Go through the listing and state how many lines hold the string "wReg". Nothing else is needed.
BEGIN The input
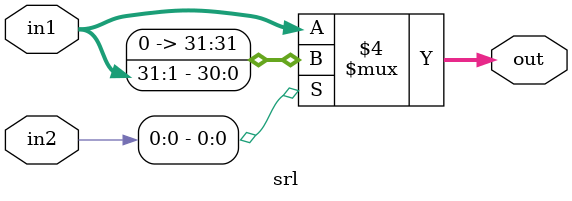
<source format=v>
module Processor (
    clk
);
  input clk;

  reg [ 2:0] state;
  reg [15:0] imm1;
  reg [20:0] imm2;
  reg [25:0] imm3;

  reg [6:0] pc, npc;
  wire [31:0] ir;
  reg  [ 4:0] mar;
  reg signed [31:0] datain, stackin;
  wire signed [31:0] dataout, stackout;
  reg signed [31:0] A, B;
  wire signed [31:0] alu_out;
  reg signed  [31:0] wVal;
  wire signed [31:0] rVal1, rVal2;
  reg [4:0] wReg, rReg1, rReg2;

  wire sigwr, sigon;
  reg ifsig;
  wire [1:0] alusc, wrreg, res;
  wire [2:0] br, st;
  wire [3:0] alu_op;
  reg regwr;
  reg memwr, memon, cond, stackwr, stackon;

  InsMem ins (
      pc,
      0,
      ir,
      0,
      ifsig,
      clk
  );

  initial begin
    pc = -1;
    pc = 0;
    state = 0;
  end

  ControlUnit cu (
      ir,
      alu_op,
      alusc,
      wrreg,
      sigwr,
      sigon,
      res,
      br,
      st,
      clk
  );
  Memory data (
      mar,
      datain,
      dataout,
      memwr,
      memon,
      clk
  );
  ALU alu (
      A,
      B,
      alu_out,
      alu_op,
      clk
  );
  RegisterBank regb (
      wVal,
      wReg,
      rReg1,
      rReg2,
      regwr,
      rVal1,
      rVal2,
      clk
  );
  // Stack stack (
  //     sp,
  //     stackin,
  //     stackout,
  //     stackwr,
  //     stackon,
  //     clk
  // );

  always @(posedge clk) begin
    //     $display("state: %d, pc: %d, ir: %b, A: %d, B: %d, wReg: %d, alu_out: %d, wVal: %d, regwr: %d, rVal1: %d, rVal2: %d, br: %d, cond: %d", state, pc, ir, A, B, wReg, alu_out, wVal, regwr, rVal1, rVal2, br, cond);
    if (pc == 52 && state == 1) begin
      state <= 1;
      $finish;
    end

    // if (ir[31:26]==26) begin
    //   case(state)
    //     0: begin
    //       state <= 1;
    //       ifsig <= 1;
    //       npc <= pc+1;
    //     end
    //   endcase
    // end

    case (state)
      0: begin  //IF Stage
        state <= 1;
        regwr <= 0;
        ifsig <= 1;
        npc   <= pc + 1;
      end
      1: begin  //ID state
        state <= 2;
        ifsig <= 0;
        rReg1 <= ir[25:21];
        rReg2 <= ir[20:16];
        imm1  <= ir[15:0];
        imm2  <= ir[20:0];
        imm3  <= ir[25:0];
      end
      2: begin  //EX Stage
        state <= 3;
        if (br == 0) A <= rVal1;
        else A <= pc;

        if (alusc == 1) B <= {imm1[15] == 1 ? 16'b1111111111111111 : 16'b0000000000000000, imm1};
        else if (alusc == 2) B <= {imm2[20] == 1 ? 11'b11111111111 : 11'b00000000000, imm2};
        else if (alusc == 3) B <= {imm3[25] == 1 ? 6'b111111 : 6'b000000, imm3};
        else B <= rVal2;

        if (br == 1) cond <= 1;
        else if (br == 2) cond <= (rVal1 < 0);
        else if (br == 3) cond <= (rVal1 > 0);
        else if (br == 4) cond <= (rVal1 == 0);
        else cond <= 0;
      end
      3: begin  //MEM Stage
        state <= 4;
        if (cond) pc <= alu_out;
        else pc <= npc;

        if (sigon == 1) mar <= alu_out;
        if (sigwr == 1) datain <= rVal2;
        memwr <= sigwr;
        memon <= sigon;

        //         if(st==1) begin
        //           sp <= alu_out;
        //           stackin <= rVal2;
        //         end
        //         else if(st==2)  begin
        //         end
      end
      4: begin  //WB Stage
        state <= 0;
        if (wrreg == 1) wReg <= ir[15:11];
        else if (wrreg == 2) wReg <= ir[20:16];
        else if (wrreg == 3) wReg <= ir[25:21];

        if (res == 1) wVal <= rVal1;
        else if (res == 2) wVal <= alu_out;
        else if (res == 3) wVal <= dataout;
        memwr <= 0;
        memon <= 0;

        if (wrreg != 0) regwr <= 1;
        //         $display("\n");
      end
    endcase
  end
endmodule




module ControlUnit (
    inscode,
    aluop,
    alusc,
    wrreg,
    memwr,
    memen,
    res,
    br,
    st,
    clk
);
  input [31:0] inscode;
  output reg [3:0] aluop;
  output reg memwr, memen;
  output reg [2:0] br, st;
  output reg [1:0] alusc, wrreg, res;
  input clk;

  always @(inscode) begin
    case (inscode[31:26])
      0: begin
        aluop <= 0;
        alusc <= 0;
        wrreg <= 1;
        memwr <= 0;
        memen <= 0;
        res <= 2;
        br <= 0;
        st <= 0;
      end
      1: begin
        aluop <= 0;
        alusc <= 2;
        wrreg <= 3;
        memwr <= 0;
        memen <= 0;
        res <= 2;
        br <= 0;
        st <= 0;
      end
      2: begin
        aluop <= 1;
        alusc <= 0;
        wrreg <= 1;
        memwr <= 0;
        memen <= 0;
        res <= 2;
        br <= 0;
        st <= 0;
      end
      3: begin
        aluop <= 1;
        alusc <= 2;
        wrreg <= 3;
        memwr <= 0;
        memen <= 0;
        res <= 2;
        br <= 0;
        st <= 0;
      end
      4: begin
        aluop <= 2;
        alusc <= 0;
        wrreg <= 1;
        memwr <= 0;
        memen <= 0;
        res <= 2;
        br <= 0;
        st <= 0;
      end
      5: begin
        aluop <= 2;
        alusc <= 2;
        wrreg <= 3;
        memwr <= 0;
        memen <= 0;
        res <= 2;
        br <= 0;
        st <= 0;
      end
      6: begin
        aluop <= 3;
        alusc <= 0;
        wrreg <= 1;
        memwr <= 0;
        memen <= 0;
        res <= 2;
        br <= 0;
        st <= 0;
      end
      7: begin
        aluop <= 3;
        alusc <= 2;
        wrreg <= 3;
        memwr <= 0;
        memen <= 0;
        res <= 2;
        br <= 0;
        st <= 0;
      end
      8: begin
        aluop <= 4;
        alusc <= 0;
        wrreg <= 1;
        memwr <= 0;
        memen <= 0;
        res <= 2;
        br <= 0;
        st <= 0;
      end
      9: begin
        aluop <= 4;
        alusc <= 2;
        wrreg <= 3;
        memwr <= 0;
        memen <= 0;
        res <= 2;
        br <= 0;
        st <= 0;
      end
      10: begin
        aluop <= 5;
        alusc <= 0;
        wrreg <= 1;
        memwr <= 0;
        memen <= 0;
        res <= 2;
        br <= 0;
        st <= 0;
      end
      11: begin
        aluop <= 5;
        alusc <= 2;
        wrreg <= 3;
        memwr <= 0;
        memen <= 0;
        res <= 2;
        br <= 0;
        st <= 0;
      end
      12: begin
        aluop <= 6;
        alusc <= 0;
        wrreg <= 1;
        memwr <= 0;
        memen <= 0;
        res <= 2;
        br <= 0;
        st <= 0;
      end
      13: begin
        aluop <= 6;
        alusc <= 2;
        wrreg <= 3;
        memwr <= 0;
        memen <= 0;
        res <= 2;
        br <= 0;
        st <= 0;
      end
      14: begin
        aluop <= 7;
        alusc <= 0;
        wrreg <= 1;
        memwr <= 0;
        memen <= 0;
        res <= 2;
        br <= 0;
        st <= 0;
      end
      15: begin
        aluop <= 7;
        alusc <= 2;
        wrreg <= 3;
        memwr <= 0;
        memen <= 0;
        res <= 2;
        br <= 0;
        st <= 0;
      end
      16: begin
        aluop <= 8;
        alusc <= 0;
        wrreg <= 1;
        memwr <= 0;
        memen <= 0;
        res <= 2;
        br <= 0;
        st <= 0;
      end
      17: begin
        aluop <= 8;
        alusc <= 2;
        wrreg <= 3;
        memwr <= 0;
        memen <= 0;
        res <= 2;
        br <= 0;
        st <= 0;
      end
      18: begin
        aluop <= 0;
        alusc <= 1;
        wrreg <= 2;
        memwr <= 0;
        memen <= 1;
        res <= 3;
        br <= 0;
        st <= 0;
      end
      19: begin
        aluop <= 0;
        alusc <= 1;
        wrreg <= 0;
        memwr <= 1;
        memen <= 1;
        res <= 1;
        br <= 0;
        st <= 0;
      end
      20: begin
        aluop <= 0;
        alusc <= 2;
        wrreg <= 2;
        memwr <= 0;
        memen <= 1;
        res <= 3;
        br <= 0;
        st <= 0;
      end
      21: begin
        aluop <= 0;
        alusc <= 2;
        wrreg <= 0;
        memwr <= 1;
        memen <= 1;
        res <= 0;
        br <= 0;
        st <= 0;
      end
      22: begin
        aluop <= 0;
        alusc <= 2;
        wrreg <= 0;
        memwr <= 0;
        memen <= 0;
        res <= 2;
        br <= 1;
        st <= 0;
      end
      23: begin
        aluop <= 0;
        alusc <= 2;
        wrreg <= 0;
        memwr <= 0;
        memen <= 0;
        res <= 2;
        br <= 2;
        st <= 0;
      end
      24: begin
        aluop <= 0;
        alusc <= 2;
        wrreg <= 0;
        memwr <= 0;
        memen <= 0;
        res <= 2;
        br <= 3;
        st <= 0;
      end
      25: begin
        aluop <= 0;
        alusc <= 2;
        wrreg <= 0;
        memwr <= 0;
        memen <= 0;
        res <= 2;
        br <= 4;
        st <= 0;
      end
      26: begin
        aluop <= 0;
        alusc <= 1;
        wrreg <= 2;
        memwr <= 0;
        memen <= 0;
        res <= 1;
        br <= 0;
        st <= 1;
      end
      27: begin
        aluop <= 0;
        alusc <= 2;
        wrreg <= 3;
        memwr <= 0;
        memen <= 1;
        res <= 3;
        br <= 0;
        st <= 2;
      end
      28: begin
        aluop <= 0;
        alusc <= 3;
        wrreg <= 0;
        memwr <= 1;
        memen <= 1;
        res <= 0;
        br <= 0;
        st <= 3;
      end
      29: begin
        aluop <= 0;
        alusc <= 3;
        wrreg <= 0;
        memwr <= 0;
        memen <= 1;
        res <= 0;
        br <= 0;
        st <= 4;
      end
      30: begin
        aluop <= 0;
        alusc <= 0;
        wrreg <= 2;
        memwr <= 0;
        memen <= 0;
        res <= 1;
        br <= 0;
        st <= 0;
      end
      31: begin
        aluop <= 0;
        alusc <= 3;
        wrreg <= 0;
        memwr <= 0;
        memen <= 0;
        res <= 0;
        br <= 0;
        st <= 0;
      end
      32: begin
        aluop <= 0;
        alusc <= 3;
        wrreg <= 0;
        memwr <= 0;
        memen <= 0;
        res <= 0;
        br <= 0;
        st <= 0;
      end
    endcase
  end
endmodule




module InsMem (
    addr,
    datain,
    dataout,
    sigwr,
    sigon,
    clk
);
  input [6:0] addr;
  input [31:0] datain;
  output reg [31:0] dataout;
  input sigwr;
  input sigon;
  input clk;

  reg [31:0] mem[127:0];

  initial begin
    mem[0]  <= 32'b00000100001000000000000000011000;
    mem[1]  <= 32'b01001100000000010000000000000000;
    mem[2]  <= 32'b01111000000000010000000000000000;
    mem[3]  <= 32'b00000100001000000000000000101101;
    mem[4]  <= 32'b01001100000000010000000000000001;
    mem[5]  <= 32'b01111000000000010000000000000000;
    mem[6]  <= 32'b00000100001000000000000000001010;
    mem[7]  <= 32'b01001100000000010000000000000010;
    mem[8]  <= 32'b01111000000000010000000000000000;
    mem[9]  <= 32'b00000100001000000000000000001000;
    mem[10] <= 32'b01001100000000010000000000000011;
    mem[11] <= 32'b01111000000000010000000000000000;
    mem[12] <= 32'b00000100001000000000000000010110;
    mem[13] <= 32'b01001100000000010000000000000100;
    mem[14] <= 32'b01111000000000010000000000000000;
    mem[15] <= 32'b00000100001111111111111110011100;
    mem[16] <= 32'b01001100000000010000000000000101;
    mem[17] <= 32'b01111000000000010000000000000000;
    mem[18] <= 32'b00000100001111111111111111011110;
    mem[19] <= 32'b01001100000000010000000000000110;
    mem[20] <= 32'b01111000000000010000000000000000;
    mem[21] <= 32'b00000100001000000000000001011010;
    mem[22] <= 32'b01001100000000010000000000000111;
    mem[23] <= 32'b01111000000000010000000000000000;
    mem[24] <= 32'b00000100001000000000000000000000;
    mem[25] <= 32'b01001100000000010000000000001000;
    mem[26] <= 32'b01111000000000010000000000000000;
    mem[27] <= 32'b00000100001111111111111111101001;
    mem[28] <= 32'b01001100000000010000000000001001;
    mem[29] <= 32'b01111000000000010000000000000000;
    mem[30] <= 32'b00000100001000000000000000001000;
    mem[31] <= 32'b00000100010000000000000000001001;
    mem[32] <= 32'b00001100010000000000000000000001;
    mem[33] <= 32'b01011100010000000000000000010011;
    mem[34] <= 32'b00001000001000100001100000000000;
    mem[35] <= 32'b00001000001000110010000000000000;
    mem[36] <= 32'b01111000100001010000000000000000;
    mem[37] <= 32'b00000100101000000000000000000001;
    mem[38] <= 32'b00001100101000000000000000000001;
    mem[39] <= 32'b01011100101000000000000000001100;
    mem[40] <= 32'b00001000100001010011000000000000;
    mem[41] <= 32'b01001000110001110000000000000000;
    mem[42] <= 32'b01001000110010000000000000000001;
    mem[43] <= 32'b00001001000001110100100000000000;
    mem[44] <= 32'b01100001001000000000000000000110;
    mem[45] <= 32'b00000001000001110100000000000000;
    mem[46] <= 32'b00001001000001110011100000000000;
    mem[47] <= 32'b00001001000001110100000000000000;
    mem[48] <= 32'b01001100110001110000000000000000;
    mem[49] <= 32'b01001100110010000000000000000001;
    mem[50] <= 32'b01011011111111111111111111110100;
    mem[51] <= 32'b01011011111111111111111111101101;
  end

  always @(addr or datain or sigwr or sigon) begin
    if (sigon) begin
      if (sigwr) begin
        mem[addr] = datain;
        dataout   = datain;
      end else begin
        dataout = mem[addr];
      end
    end
  end
endmodule




module Memory (
    addr,
    datain,
    dataout,
    sigwr,
    sigon,
    clk
);
  input [4:0] addr;
  input [31:0] datain;
  output reg [31:0] dataout;
  input sigwr;
  input sigon;
  input clk;

  reg signed [31:0] mem[31:0];

  integer i;

  initial begin
    for (i = 0; i < 32; i = i + 1) begin
      mem[i] = 32'b0;
    end
  end

  always @(addr or datain or sigwr or sigon) begin
    $monitor("%d %d %d %d %d %d %d %d %d %d %d", mem[0], mem[1], mem[2], mem[3], mem[4], mem[5],
             mem[6], mem[7], mem[8], mem[9], mem[10]);
    if (sigon) begin
      if (sigwr) begin
        mem[addr] = datain;
        dataout   = datain;
      end else begin
        dataout = mem[addr];
      end
    end
  end
endmodule





module RegisterBank (
    wVal,
    wReg,
    rReg1,
    rReg2,
    sig,
    rVal1,
    rVal2,
    clk
);
  input signed [31:0] wVal;  //value to be written
  input [4:0] wReg;  //register to write to
  input [4:0] rReg1;  //register to read
  input [4:0] rReg2;  //register to read
  input sig;  //write if sig is 1
  output signed [31:0] rVal1;  //read value
  output signed [31:0] rVal2;  //read value
  input clk;

  reg signed [31:0] regBank[31:0];

  integer i;
  initial begin
    for (i = 0; i < 32; i = i + 1) begin
      regBank[i] <= 0;
    end
  end

  assign rVal1 = regBank[rReg1];
  assign rVal2 = regBank[rReg2];

  always @(sig or wVal) begin
    //     $display("RegBank:    %d %d %d %d %d %d %d %d %d %d %d", regBank[0], regBank[1], regBank[2], regBank[3], regBank[4], regBank[5], regBank[6], regBank[7], regBank[8], regBank[9], regBank[10]);

    if (sig == 1) begin
      regBank[wReg] = wVal;
    end
  end
endmodule

module ALU (
    in1,
    in2,
    out,
    select,
    clk
);
  input [31:0] in1;
  input [31:0] in2;
  input [3:0] select;
  input clk;
  output [31:0] out;

  wire [31:0] outputs[9:0];

  adder add (
      in1,
      in2,
      0,
      outputs[0]
  );
  subtract sub (
      in1,
      in2,
      outputs[1]
  );
  and_gate andm (
      in1,
      in2,
      outputs[2]
  );
  or_gate orm (
      in1,
      in2,
      outputs[3]
  );
  xor_gate xorm (
      in1,
      in2,
      outputs[4]
  );
  not_gate notm (
      in1,
      outputs[5]
  );
  sla slam (
      in1,
      in2,
      outputs[6]
  );
  sra sram (
      in1,
      in2,
      outputs[7]
  );
  srl srlm (
      in1,
      in2,
      outputs[8]
  );

  //   always @(in1 or in2 or select) begin
  //     out = outputs[select];
  //   end
  assign out = outputs[select];
endmodule


module adder (
    inp1,
    inp2,
    cin,
    sum
);
  input [31:0] inp1;
  input [31:0] inp2;
  input cin;
  output [31:0] sum;

  wire [31:0] P, G;
  wire [31:0] C;

  // Generate and Propagate signals
  genvar i;
  generate
    for (i = 0; i < 32; i = i + 1) begin
      assign P[i] = inp1[i] ^ inp2[i];
      assign G[i] = inp1[i] & inp2[i];
    end
  endgenerate

  // Calculate the carries
  assign C[0] = G[0] | (P[0] & cin);
  generate
    for (i = 1; i < 32; i = i + 1) begin
      assign C[i] = G[i] | (P[i] & C[i-1]);
    end
  endgenerate

  // Calculate the sum bits
  assign sum[0] = P[0] ^ cin;
  generate
    for (i = 1; i < 32; i = i + 1) begin
      assign sum[i] = P[i] ^ C[i-1];
    end
  endgenerate
endmodule

module subtract (
    inp1,
    inp2,
    diff
);
  input [31:0] inp1;
  input [31:0] inp2;
  output [31:0] diff;

  wire [31:0] bout;

  not_gate inv (
      inp2,
      bout
  );
  adder addition (
      inp1,
      bout,
      1'b1,
      diff
  );
endmodule


module and_gate (
    in1,
    in2,
    res
);
  input [31:0] in1;
  input [31:0] in2;
  output [31:0] res;

  assign res = in1 & in2;
endmodule

module not_gate (
    in1,
    res
);
  input [31:0] in1;
  output [31:0] res;

  assign res = ~in1;
endmodule

module or_gate (
    in1,
    in2,
    res
);
  input [31:0] in1;
  input [31:0] in2;
  output [31:0] res;

  assign res = in1 | in2;
endmodule

module xor_gate (
    in1,
    in2,
    res
);
  input [31:0] in1;
  input [31:0] in2;
  output [31:0] res;

  assign res = in1 ^ in2;
endmodule

module sla (
    in1,
    in2,
    out
);
  input [31:0] in1;
  input [31:0] in2;
  output [31:0] out;

  assign out = in2[0] == 1 ? {in1[31], in1[29:0], 1'b0} : in1;
endmodule

module sra (
    in1,
    in2,
    out
);
  input [31:0] in1;
  input [31:0] in2;
  output [31:0] out;

  assign out = in2[0] == 1 ? {in1[31], in1[31:1]} : in1;
endmodule

module srl (
    in1,
    in2,
    out
);
  input [31:0] in1;
  input [31:0] in2;
  output [31:0] out;

  assign out = in2[0] == 1 ? {1'b0, in1[31:1]} : in1;
endmodule

</source>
END The input
Output:
9